_Problem details_
Count the lines in the records that contain the string "horária", with case counting. Reply with the number alone.

______

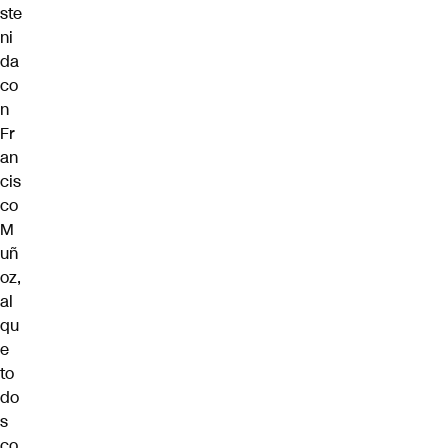
ste
ni
da
co
n
Fr
an
cis
co
M
uñ
oz,
al
qu
e
to
do
s
co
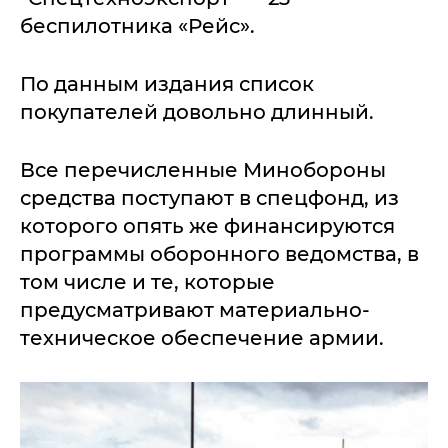
беспилотника «Рейс».
По данным издания список
покупателей довольно длинный.
Все перечисленные Минобороны
средства поступают в спецфонд, из
которого опять же финансируются
программы оборонного ведомства, в
том числе и те, которые
предусматривают материально-
техническое обеспечение армии.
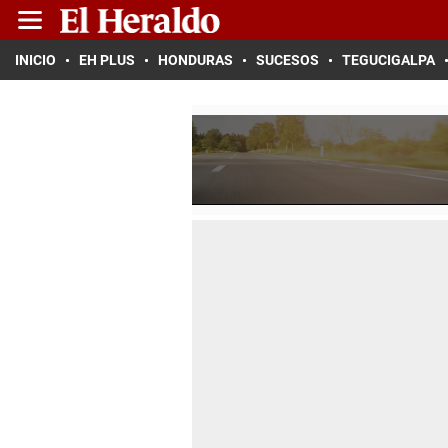
INICIO
EH PLUS
HONDURAS
SUCESOS
TEGUCIGALPA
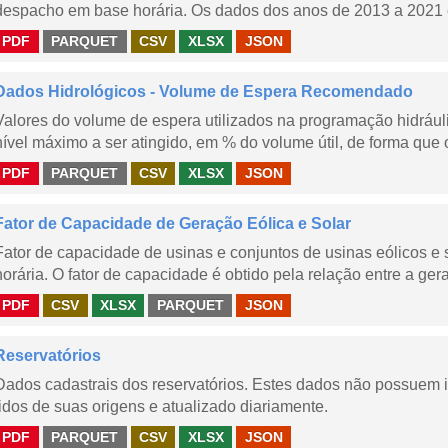
despacho em base horária. Os dados dos anos de 2013 a 2021 e
PDF
PARQUET
CSV
XLSX
JSON
Dados Hidrológicos - Volume de Espera Recomendado
Valores do volume de espera utilizados na programação hidrául
nível máximo a ser atingido, em % do volume útil, de forma que o
PDF
PARQUET
CSV
XLSX
JSON
Fator de Capacidade de Geração Eólica e Solar
Fator de capacidade de usinas e conjuntos de usinas eólicos 
horária. O fator de capacidade é obtido pela relação entre a gera
PDF
CSV
XLSX
PARQUET
JSON
Reservatórios
Dados cadastrais dos reservatórios. Estes dados não possuem 
lidos de suas origens e atualizado diariamente.
PDF
PARQUET
CSV
XLSX
JSON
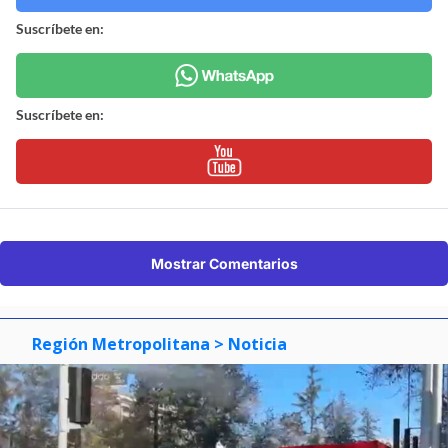
Suscríbete en:
Suscríbete en:
Mostrar Comentarios
Región Metropolitana
> Noticia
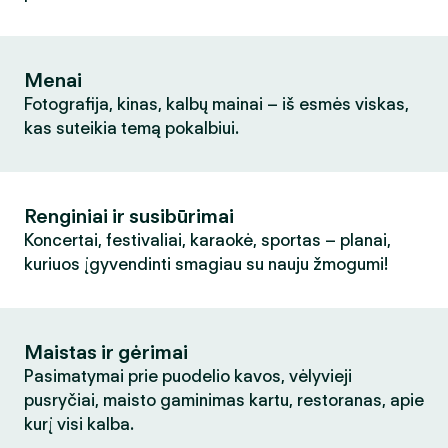
Menai
Fotografija, kinas, kalbų mainai – iš esmės viskas,
kas suteikia temą pokalbiui.
Renginiai ir susibūrimai
Koncertai, festivaliai, karaokė, sportas – planai,
kuriuos įgyvendinti smagiau su nauju žmogumi!
Maistas ir gėrimai
Pasimatymai prie puodelio kavos, vėlyvieji
pusryčiai, maisto gaminimas kartu, restoranas, apie
kurį visi kalba.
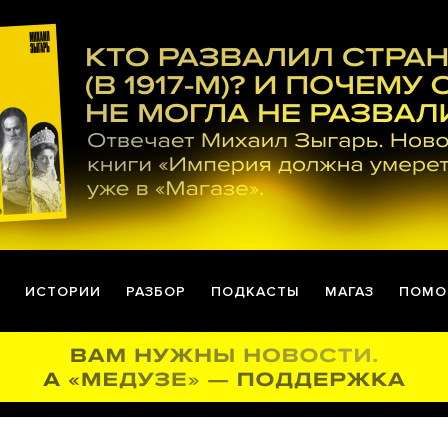
ИСТОРИИ
РАЗБОР
ПОДКАСТЫ
МАГАЗ
ПОМО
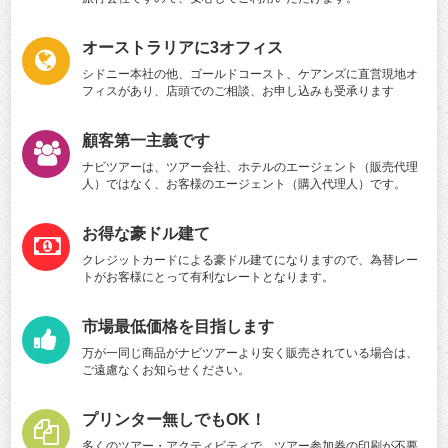
オーストラリアに3オフィス
シドニー本社の他、ゴールドコースト、ケアンズに直営現地オ
フィスがあり、店頭でのご相談、お申し込みも受承ります
顧客第一主義です
ナビツアーは、ツアー会社、ホテルのエージェント（販売代理
人）ではなく、お客様のエージェント（購入代理人）です。
お得な豪ドル建て
クレジットカードによる豪ドル建てになりますので、為替レー
トがお客様にとって有利なレートとなります。
市場最低価格を目指します
万が一同じ商品がナビツアーより安く販売されている場合は、
ご遠慮なくお知らせください。
プリンター無しでもOK！
多くのツアー・アクティビティで、ツアー参加券の印刷が不要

______

_Output below_
2